§ **REQUIRED WORK**: Reproduce the data below exactly, starting with the line that contains "order: Hymenoptera" and ending with the line that contains "genus: Liparia". Include both of those lines.

Stored records:

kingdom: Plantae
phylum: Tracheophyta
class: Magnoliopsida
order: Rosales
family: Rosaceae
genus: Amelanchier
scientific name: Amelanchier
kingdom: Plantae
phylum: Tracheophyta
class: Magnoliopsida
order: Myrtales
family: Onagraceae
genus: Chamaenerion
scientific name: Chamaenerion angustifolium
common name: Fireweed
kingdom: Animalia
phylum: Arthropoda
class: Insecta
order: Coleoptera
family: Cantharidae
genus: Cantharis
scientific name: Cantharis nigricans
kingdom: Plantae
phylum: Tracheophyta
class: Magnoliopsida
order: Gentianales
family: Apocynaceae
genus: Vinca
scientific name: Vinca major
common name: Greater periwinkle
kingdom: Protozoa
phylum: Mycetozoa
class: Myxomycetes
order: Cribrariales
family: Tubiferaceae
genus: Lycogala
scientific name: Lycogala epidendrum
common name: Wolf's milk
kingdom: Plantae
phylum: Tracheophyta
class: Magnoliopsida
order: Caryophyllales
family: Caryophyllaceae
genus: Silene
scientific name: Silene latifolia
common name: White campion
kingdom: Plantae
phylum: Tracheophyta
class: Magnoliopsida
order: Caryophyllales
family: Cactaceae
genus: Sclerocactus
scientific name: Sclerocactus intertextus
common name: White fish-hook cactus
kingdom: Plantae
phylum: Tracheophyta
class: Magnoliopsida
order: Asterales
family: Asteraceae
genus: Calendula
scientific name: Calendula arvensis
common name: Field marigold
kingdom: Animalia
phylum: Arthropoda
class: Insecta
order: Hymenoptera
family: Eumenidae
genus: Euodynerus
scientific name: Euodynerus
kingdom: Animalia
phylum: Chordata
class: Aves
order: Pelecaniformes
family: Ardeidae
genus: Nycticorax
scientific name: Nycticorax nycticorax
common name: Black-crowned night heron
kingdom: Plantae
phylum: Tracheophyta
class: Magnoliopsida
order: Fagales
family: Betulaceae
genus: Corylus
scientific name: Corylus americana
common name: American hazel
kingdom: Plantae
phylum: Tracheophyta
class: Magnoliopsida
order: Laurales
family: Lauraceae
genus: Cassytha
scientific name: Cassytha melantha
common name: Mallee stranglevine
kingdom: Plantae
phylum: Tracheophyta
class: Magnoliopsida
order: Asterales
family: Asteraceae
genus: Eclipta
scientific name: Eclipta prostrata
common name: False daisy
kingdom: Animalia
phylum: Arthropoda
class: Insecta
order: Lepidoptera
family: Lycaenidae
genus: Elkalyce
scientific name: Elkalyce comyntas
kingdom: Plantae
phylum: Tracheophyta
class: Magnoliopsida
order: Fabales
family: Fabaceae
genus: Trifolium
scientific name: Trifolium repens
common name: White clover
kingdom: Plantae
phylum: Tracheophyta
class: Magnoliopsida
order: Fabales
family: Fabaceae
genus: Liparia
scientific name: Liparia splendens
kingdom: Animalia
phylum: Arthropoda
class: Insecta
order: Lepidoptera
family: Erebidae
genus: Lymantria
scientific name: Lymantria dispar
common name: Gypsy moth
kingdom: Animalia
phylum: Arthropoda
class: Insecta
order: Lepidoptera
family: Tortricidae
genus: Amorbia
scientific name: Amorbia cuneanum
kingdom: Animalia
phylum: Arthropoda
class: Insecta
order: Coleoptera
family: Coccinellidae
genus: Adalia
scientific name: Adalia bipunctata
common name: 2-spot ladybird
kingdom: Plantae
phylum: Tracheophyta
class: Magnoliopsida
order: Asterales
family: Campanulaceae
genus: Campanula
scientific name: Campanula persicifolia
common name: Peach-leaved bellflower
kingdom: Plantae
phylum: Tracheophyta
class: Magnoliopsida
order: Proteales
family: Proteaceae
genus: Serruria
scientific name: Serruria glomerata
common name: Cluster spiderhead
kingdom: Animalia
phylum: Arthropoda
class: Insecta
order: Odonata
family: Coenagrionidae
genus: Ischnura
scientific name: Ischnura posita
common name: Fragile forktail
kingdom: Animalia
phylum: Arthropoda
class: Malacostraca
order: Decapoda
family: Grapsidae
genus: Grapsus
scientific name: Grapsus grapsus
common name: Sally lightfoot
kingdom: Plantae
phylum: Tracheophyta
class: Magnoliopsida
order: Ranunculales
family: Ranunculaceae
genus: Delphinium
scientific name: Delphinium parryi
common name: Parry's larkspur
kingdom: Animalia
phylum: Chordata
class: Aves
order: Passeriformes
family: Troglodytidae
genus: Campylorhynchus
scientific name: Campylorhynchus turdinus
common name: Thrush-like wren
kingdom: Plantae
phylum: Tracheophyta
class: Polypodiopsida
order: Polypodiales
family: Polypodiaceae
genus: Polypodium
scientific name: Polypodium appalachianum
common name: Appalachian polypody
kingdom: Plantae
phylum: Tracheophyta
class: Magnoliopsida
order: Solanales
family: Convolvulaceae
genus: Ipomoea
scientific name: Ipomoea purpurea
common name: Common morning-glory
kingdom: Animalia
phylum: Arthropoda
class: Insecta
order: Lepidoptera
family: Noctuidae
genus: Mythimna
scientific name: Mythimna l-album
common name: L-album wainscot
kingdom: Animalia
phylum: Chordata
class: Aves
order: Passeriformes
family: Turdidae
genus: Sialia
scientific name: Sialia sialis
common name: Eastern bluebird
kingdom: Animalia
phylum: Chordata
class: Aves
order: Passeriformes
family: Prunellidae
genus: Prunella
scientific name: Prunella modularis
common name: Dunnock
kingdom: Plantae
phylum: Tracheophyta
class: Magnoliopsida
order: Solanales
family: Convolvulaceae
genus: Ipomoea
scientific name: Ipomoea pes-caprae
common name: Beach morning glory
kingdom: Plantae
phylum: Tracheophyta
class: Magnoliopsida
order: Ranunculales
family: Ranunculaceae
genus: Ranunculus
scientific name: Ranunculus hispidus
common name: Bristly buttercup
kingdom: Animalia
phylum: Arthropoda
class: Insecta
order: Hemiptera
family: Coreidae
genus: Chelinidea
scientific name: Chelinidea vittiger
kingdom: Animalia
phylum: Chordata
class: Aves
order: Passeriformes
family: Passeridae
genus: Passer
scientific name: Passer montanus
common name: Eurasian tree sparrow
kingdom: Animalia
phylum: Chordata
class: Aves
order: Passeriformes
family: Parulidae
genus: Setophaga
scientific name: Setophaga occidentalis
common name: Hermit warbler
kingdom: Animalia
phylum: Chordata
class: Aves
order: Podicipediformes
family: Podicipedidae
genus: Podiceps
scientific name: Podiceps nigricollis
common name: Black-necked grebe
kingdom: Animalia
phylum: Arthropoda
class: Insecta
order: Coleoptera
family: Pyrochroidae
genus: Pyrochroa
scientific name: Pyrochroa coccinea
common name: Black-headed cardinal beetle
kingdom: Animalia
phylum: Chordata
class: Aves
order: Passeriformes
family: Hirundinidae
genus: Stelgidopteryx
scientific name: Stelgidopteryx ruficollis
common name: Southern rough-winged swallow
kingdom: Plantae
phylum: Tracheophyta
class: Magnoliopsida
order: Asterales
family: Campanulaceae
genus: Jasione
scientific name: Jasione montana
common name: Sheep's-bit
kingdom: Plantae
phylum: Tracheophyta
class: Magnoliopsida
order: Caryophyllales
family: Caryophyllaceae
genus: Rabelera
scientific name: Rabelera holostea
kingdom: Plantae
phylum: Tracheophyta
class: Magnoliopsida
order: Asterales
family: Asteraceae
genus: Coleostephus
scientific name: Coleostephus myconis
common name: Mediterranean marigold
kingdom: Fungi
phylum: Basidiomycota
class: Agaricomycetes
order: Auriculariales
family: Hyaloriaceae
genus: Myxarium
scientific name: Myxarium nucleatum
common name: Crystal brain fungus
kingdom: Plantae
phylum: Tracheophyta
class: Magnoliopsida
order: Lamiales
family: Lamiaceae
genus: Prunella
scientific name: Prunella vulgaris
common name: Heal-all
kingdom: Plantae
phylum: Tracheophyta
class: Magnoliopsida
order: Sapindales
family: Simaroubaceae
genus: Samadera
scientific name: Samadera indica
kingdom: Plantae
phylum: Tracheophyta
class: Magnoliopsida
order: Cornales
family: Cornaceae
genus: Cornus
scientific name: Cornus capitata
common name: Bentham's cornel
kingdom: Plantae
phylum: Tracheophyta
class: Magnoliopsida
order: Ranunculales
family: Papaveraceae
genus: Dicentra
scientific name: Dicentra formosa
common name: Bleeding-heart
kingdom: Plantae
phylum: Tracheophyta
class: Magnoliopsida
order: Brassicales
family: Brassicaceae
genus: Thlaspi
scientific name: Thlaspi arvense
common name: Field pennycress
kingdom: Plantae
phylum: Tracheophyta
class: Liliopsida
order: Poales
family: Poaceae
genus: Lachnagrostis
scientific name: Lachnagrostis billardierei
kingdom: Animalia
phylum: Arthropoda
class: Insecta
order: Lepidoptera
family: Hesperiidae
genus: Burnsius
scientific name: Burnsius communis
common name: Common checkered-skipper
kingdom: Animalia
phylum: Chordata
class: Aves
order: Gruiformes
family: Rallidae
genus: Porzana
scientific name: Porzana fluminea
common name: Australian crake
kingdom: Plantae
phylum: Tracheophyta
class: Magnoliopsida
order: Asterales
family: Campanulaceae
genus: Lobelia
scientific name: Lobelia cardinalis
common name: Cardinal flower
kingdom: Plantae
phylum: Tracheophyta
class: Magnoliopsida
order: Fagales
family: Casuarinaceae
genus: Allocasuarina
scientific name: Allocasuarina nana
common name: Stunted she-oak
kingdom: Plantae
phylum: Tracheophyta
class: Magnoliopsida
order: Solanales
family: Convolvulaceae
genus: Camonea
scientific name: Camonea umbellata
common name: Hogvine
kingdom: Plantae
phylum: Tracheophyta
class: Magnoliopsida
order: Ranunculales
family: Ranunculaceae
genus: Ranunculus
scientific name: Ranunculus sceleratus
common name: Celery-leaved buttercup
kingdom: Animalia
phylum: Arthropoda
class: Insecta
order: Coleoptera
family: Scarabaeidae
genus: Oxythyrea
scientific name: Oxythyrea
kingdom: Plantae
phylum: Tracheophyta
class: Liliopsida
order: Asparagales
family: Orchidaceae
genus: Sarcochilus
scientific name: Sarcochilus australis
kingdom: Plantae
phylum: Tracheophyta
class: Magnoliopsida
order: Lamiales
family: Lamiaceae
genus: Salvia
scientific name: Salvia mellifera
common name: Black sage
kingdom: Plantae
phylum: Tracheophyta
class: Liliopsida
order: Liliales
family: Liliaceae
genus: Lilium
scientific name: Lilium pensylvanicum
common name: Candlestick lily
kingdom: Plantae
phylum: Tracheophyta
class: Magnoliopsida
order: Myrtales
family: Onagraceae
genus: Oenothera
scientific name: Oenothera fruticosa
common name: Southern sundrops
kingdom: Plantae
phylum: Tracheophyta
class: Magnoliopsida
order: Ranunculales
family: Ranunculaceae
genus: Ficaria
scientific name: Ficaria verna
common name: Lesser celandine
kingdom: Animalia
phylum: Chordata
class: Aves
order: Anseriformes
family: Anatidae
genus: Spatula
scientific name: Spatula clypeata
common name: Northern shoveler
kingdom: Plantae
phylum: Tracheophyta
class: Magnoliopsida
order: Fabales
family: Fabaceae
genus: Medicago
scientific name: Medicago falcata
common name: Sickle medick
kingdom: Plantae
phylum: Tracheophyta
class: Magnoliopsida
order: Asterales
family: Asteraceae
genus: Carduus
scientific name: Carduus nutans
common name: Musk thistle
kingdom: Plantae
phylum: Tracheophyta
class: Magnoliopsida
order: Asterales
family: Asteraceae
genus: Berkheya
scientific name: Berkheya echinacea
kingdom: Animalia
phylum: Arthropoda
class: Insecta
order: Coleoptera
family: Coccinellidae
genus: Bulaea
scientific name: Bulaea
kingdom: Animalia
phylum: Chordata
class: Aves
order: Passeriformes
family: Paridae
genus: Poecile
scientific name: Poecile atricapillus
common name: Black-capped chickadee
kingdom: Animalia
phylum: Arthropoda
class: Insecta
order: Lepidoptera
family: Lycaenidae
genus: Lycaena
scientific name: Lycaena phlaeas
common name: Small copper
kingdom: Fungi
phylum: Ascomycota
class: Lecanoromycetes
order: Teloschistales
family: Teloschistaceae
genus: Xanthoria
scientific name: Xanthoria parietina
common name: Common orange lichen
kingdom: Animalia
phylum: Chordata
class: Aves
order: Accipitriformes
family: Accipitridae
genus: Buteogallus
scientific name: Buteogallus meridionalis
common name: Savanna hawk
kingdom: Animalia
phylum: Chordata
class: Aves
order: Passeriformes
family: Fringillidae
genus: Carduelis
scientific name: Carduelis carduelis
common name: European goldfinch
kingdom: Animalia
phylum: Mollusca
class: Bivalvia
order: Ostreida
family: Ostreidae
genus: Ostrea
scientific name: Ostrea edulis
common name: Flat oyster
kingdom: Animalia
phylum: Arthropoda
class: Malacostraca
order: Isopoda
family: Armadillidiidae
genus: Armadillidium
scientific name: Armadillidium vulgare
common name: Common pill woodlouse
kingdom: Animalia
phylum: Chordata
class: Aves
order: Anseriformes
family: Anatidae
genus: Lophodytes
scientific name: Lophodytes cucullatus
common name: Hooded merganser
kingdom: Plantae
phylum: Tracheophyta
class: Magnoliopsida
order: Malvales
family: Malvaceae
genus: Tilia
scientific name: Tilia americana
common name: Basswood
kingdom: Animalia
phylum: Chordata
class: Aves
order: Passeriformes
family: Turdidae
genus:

§ **WRITTEN ANSWER**:
order: Hymenoptera
family: Eumenidae
genus: Euodynerus
scientific name: Euodynerus
kingdom: Animalia
phylum: Chordata
class: Aves
order: Pelecaniformes
family: Ardeidae
genus: Nycticorax
scientific name: Nycticorax nycticorax
common name: Black-crowned night heron
kingdom: Plantae
phylum: Tracheophyta
class: Magnoliopsida
order: Fagales
family: Betulaceae
genus: Corylus
scientific name: Corylus americana
common name: American hazel
kingdom: Plantae
phylum: Tracheophyta
class: Magnoliopsida
order: Laurales
family: Lauraceae
genus: Cassytha
scientific name: Cassytha melantha
common name: Mallee stranglevine
kingdom: Plantae
phylum: Tracheophyta
class: Magnoliopsida
order: Asterales
family: Asteraceae
genus: Eclipta
scientific name: Eclipta prostrata
common name: False daisy
kingdom: Animalia
phylum: Arthropoda
class: Insecta
order: Lepidoptera
family: Lycaenidae
genus: Elkalyce
scientific name: Elkalyce comyntas
kingdom: Plantae
phylum: Tracheophyta
class: Magnoliopsida
order: Fabales
family: Fabaceae
genus: Trifolium
scientific name: Trifolium repens
common name: White clover
kingdom: Plantae
phylum: Tracheophyta
class: Magnoliopsida
order: Fabales
family: Fabaceae
genus: Liparia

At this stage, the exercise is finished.